- _WORK TO COMPLETE_
What is needed is an exact transcription of the listing, with the images removed.

- _GIVEN RECORDS_
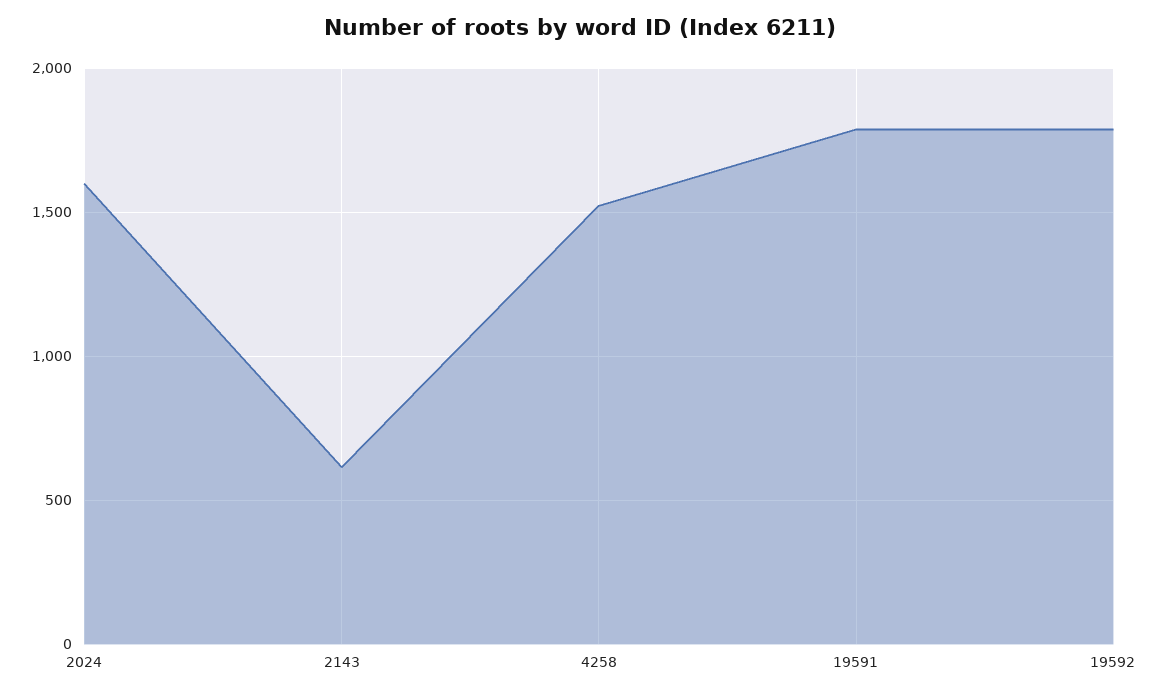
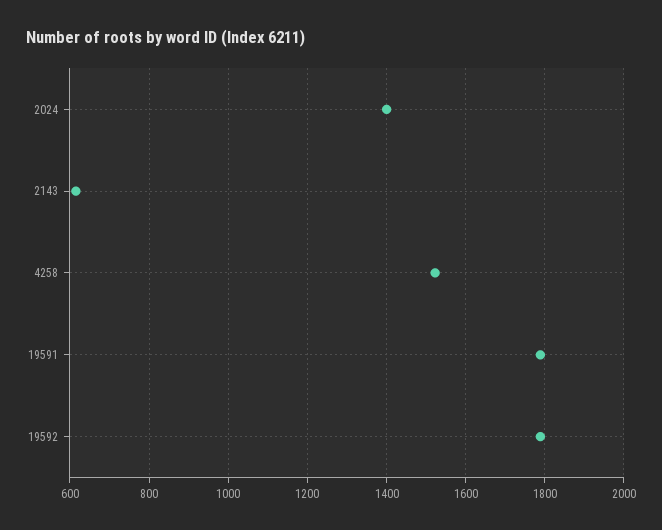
  {
-   "2024": 1600,
+   "2024": 1400,
    "2143": 620,
    "4258": 1520,
    "19591": 1780,
    "19592": 1780
  }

- _SOLUTION TO THIS EXERCISE_
  {
-   "2024": 1600,
+   "2024": 1400,
    "2143": 620,
    "4258": 1520,
    "19591": 1780,
    "19592": 1780
  }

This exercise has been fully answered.